Crime wave hits Sao Paulo, with political effects
* Brazil's business capital hit by surge in violent crime
* Crime becoming key issue in upcoming municipal elections
By Brian Winter
SAO PAULO, July 26 (Reuters) - Murders and robberies are soaring in Sao Paulo, Brazil's biggest city and financial capital, in a crime wave that could further hurt the local economy and have national political implications.
Sao Paulo had 622 homicides in the first six months of the year, a 21 percent increase over the same period of 2011, according to government data released this week. Armed robberies grew 8 percent, and are now occurring at the rate of 319 a day in the city of more than 11 million people.
Economists say that crime is a leading factor in the so-called "Brazil cost" - the mix of logistical bottlenecks, high taxes and other costs that make Brazil one of the world's most expensive places to do business, and have contributed to a sharp economic slowdown over the past year.
For example, Brazilians spend about $8 billion a year on private security. Insurance premiums are also high by global standards as banks and other business seek to protect themselves.
------------
## Study questions
1 – Decide whether each statement agrees with the Sao Paulo crime article, answering yes or no and quoting the words from the article that settle it: (a) Homicides in the first six months rose 21 percent over the same period of 2011. (b) Armed robberies in the city grew 12 percent. (c) Brazilians spend about $8 billion a year on private security.
2 – List every quantity that the Sao Paulo crime article reports, leaving out dates and years.
3 – Continue the Sao Paulo crime article from the point where it ends.

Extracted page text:
------------
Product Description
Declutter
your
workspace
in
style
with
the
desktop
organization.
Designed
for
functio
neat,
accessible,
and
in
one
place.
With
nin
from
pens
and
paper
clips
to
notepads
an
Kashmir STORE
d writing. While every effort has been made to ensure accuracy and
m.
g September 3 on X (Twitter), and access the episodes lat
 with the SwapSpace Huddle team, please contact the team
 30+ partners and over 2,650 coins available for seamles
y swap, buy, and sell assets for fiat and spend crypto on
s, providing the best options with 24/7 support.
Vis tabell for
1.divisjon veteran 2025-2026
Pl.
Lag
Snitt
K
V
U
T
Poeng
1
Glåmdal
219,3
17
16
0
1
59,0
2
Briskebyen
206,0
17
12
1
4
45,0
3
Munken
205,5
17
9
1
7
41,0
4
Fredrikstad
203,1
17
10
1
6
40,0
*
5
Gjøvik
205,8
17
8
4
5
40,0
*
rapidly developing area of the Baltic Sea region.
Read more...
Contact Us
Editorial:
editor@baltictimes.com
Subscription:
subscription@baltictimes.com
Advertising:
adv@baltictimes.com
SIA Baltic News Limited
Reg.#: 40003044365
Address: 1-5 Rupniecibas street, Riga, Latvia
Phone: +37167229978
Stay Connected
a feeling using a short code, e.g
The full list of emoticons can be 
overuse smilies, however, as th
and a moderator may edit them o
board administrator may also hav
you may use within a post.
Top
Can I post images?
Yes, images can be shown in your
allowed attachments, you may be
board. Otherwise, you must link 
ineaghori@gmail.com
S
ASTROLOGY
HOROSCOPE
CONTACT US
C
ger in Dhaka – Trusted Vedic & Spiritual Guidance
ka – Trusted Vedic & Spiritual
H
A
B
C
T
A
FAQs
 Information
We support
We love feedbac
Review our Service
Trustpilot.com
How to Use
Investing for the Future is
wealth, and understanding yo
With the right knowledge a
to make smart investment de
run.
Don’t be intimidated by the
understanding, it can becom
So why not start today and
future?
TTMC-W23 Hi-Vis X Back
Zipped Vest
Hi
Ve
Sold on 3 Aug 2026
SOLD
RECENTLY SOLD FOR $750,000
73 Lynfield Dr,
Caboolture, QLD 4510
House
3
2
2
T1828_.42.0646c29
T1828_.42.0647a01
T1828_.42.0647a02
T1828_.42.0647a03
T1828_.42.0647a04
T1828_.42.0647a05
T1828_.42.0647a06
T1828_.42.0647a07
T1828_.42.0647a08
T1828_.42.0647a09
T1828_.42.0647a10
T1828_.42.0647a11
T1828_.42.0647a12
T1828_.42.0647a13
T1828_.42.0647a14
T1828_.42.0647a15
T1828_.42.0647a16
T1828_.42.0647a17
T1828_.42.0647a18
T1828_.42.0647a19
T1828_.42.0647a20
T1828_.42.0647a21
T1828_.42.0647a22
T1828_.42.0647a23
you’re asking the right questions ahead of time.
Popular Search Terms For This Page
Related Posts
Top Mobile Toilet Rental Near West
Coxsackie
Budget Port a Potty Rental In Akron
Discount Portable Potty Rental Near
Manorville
------------
## Task-by-task outputs
1 –
(a) Yes: "a 21 percent increase over the same period of 2011"
(b) No: "Armed robberies grew 8 percent"
(c) Yes: "Brazilians spend about $8 billion a year on private security"

2 –
- 622 homicides in the first six months of the year
- a 21 percent increase in homicides
- 8 percent growth in armed robberies
- 319 armed robberies a day
- more than 11 million people in the city
- about $8 billion a year spent on private security

3 –
Marcos Carneiro Lima, a senior police official, said the wave of murders resulted from a "snowball effect" as gangs stepped up revenge attacks on each other. He said robberies and other property crimes could be a product of recent economic growth.
"(Property crime) is not new, but it's been intensifying because it's very profitable," Carneiro was quoted as saying in Folha de S.Paulo newspaper. He said the spike in violence had already had an impact on insurance premiums.
The city's banking community has also been deeply shaken by last week's murder of a young Italian banker who had just moved to Sao Paulo in search of work.
Police say that Tomasso Lotto, 26, was riding in a car that was approached by armed thieves on a motorcycle on a busy avenue in one of the city's richest neighborhoods. Lotto got out of the car in an apparent attempt to flee, and was shot dead.
No suspects have been arrested for the killing.
Sao Paulo's murder rate has fallen by more than 70 percent in the last decade, in large part because of more effective policing, but is still more than twice the U.S. average. Property crime has largely defied that falling trend.
The city has seen a surge in activity this year by armed gangs who raid apartment buildings and restaurants in upscale neighborhoods, prompting a public outcry for a police crackdown. On Valentine's Day, police were forced to nearly double the amount of officers on the streets in areas with lots of restaurants to ensure that couples could dine out in peace.
The crime wave is becoming an issue in municipal elections in October, a key race that has become a tug-of-war between leading national figures from the main political parties.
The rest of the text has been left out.